Synchronizing Files Between Servers

Occasionally, we may need to synchronize data between servers, such as:

  • Synchronizing data between two servers in the same center
  • Downloading data from data providers such as WRDS

SSH & SFTP

For servers that allow access using SSH, it is currently recommended to use SFTP and the rsync command to perform this task.

rsync is better than other transfer methods?

The rsync -avuz command can automatically compare file modification dates, skipping files that have not been modified, avoiding the waste of time and bandwidth caused by full updates every time. It also automatically compresses, transmits, and decompresses files, significantly increasing the synchronization speed.
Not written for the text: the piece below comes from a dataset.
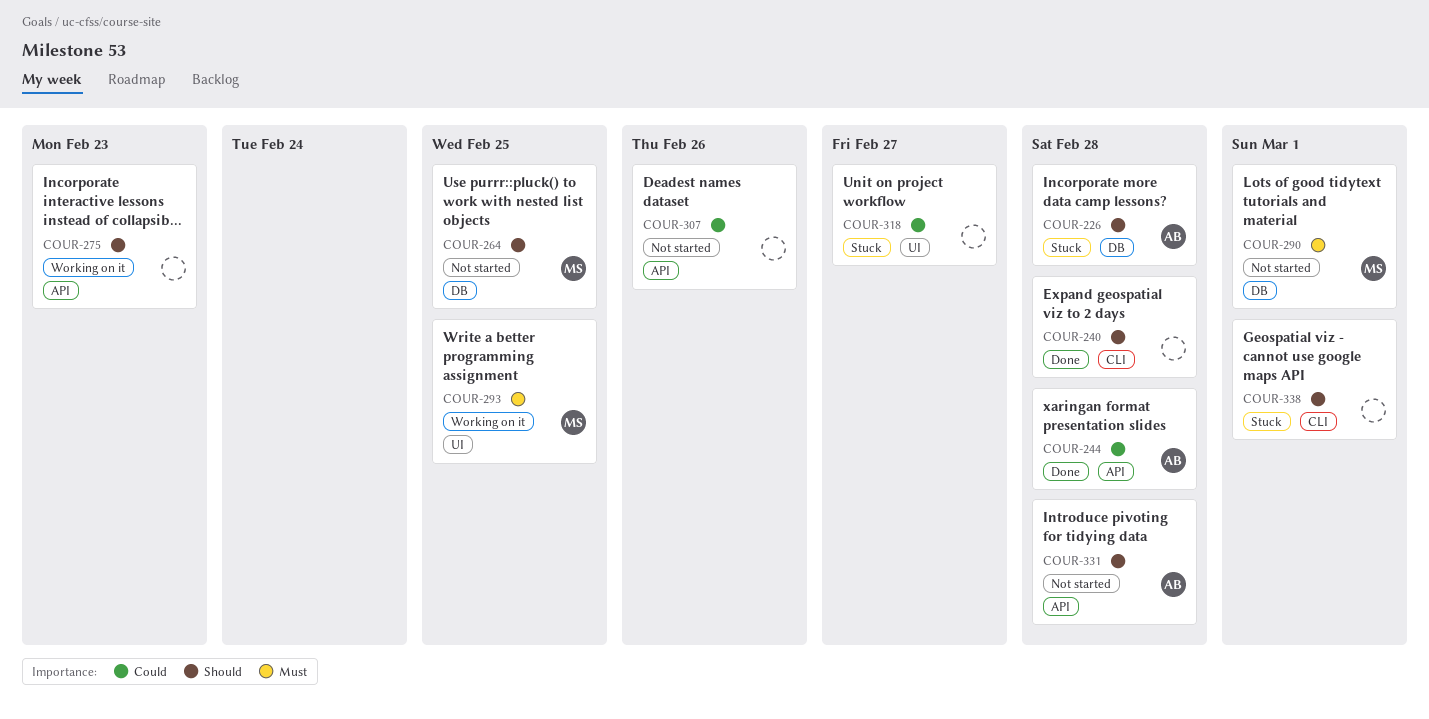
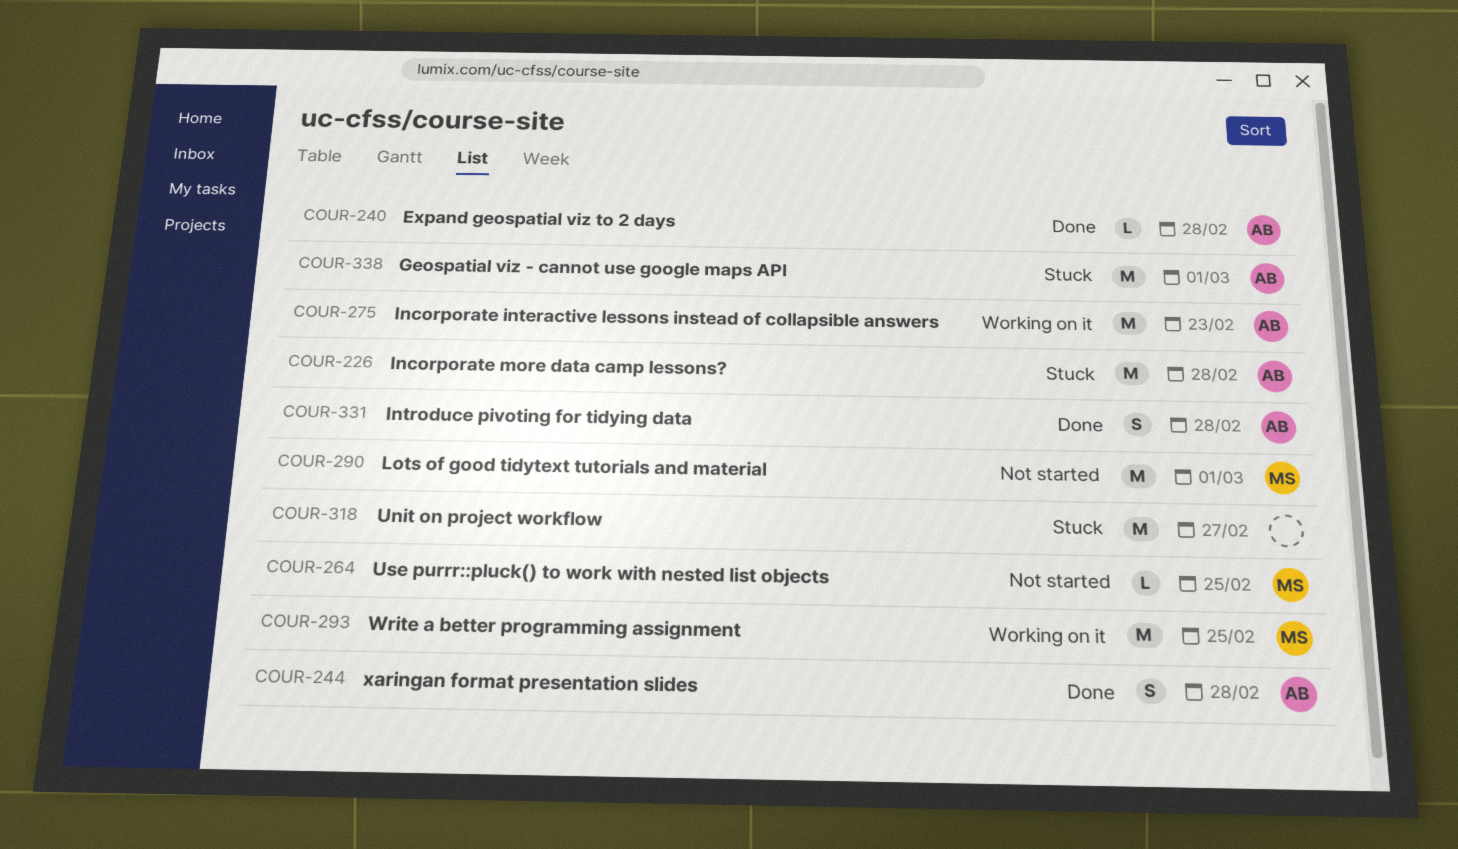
COUR-240, owner: none -> AB
COUR-275, owner: none -> AB
COUR-307: present -> none
COUR-331, status: Not started -> Done
COUR-338, owner: none -> AB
As an example, downloading SDC New Issues data from WRDS. The specific process is as follows:

  1. First, log in to the data source server ( source ) using SFTP and determine the path to the data.

Copy the data path:

/wrdslin/tfn/sasdata/sdc_ni
  1. Set the local path to receive the data, such as /data/dataset/sdc

  2. Synchronize using the following command:

rsync -avuz <username>@<remote_host>:/wrdslin/tfn/sasdata/sdc_ni/* /data/dataset/sdc

Generally, after executing this command, you will be prompted to enter the password. Simply enter the password for the <remote_host> account and press Enter.

The cursor does not move when entering the password

In macOS and Linux systems, the cursor will not move when entering the password. If you see that the cursor is not moving, do not pay attention to it, just enter the password normally and press Enter.

The SSH login port is not the default
rsync -avuz -e "ssh -p 22222" <username>@<remote_host>:/wrdslin/tfn/sasdata/sdc_ni/* /data/dataset/sdc
  1. You can view the download process through the SSH interface or SFTP.

FTP

Some data providers only offer FTP download. In this case, it is recommended to use the lftp command to synchronize.

You can refer to this webpage for basic operations: Linux China

I usually use the mirror <source> <target> method to directly synchronize the entire folder.

AWS S3

Some data providers offer AWS S3 service for downloading data. You can refer to the S3 related tutorials for specific operation methods.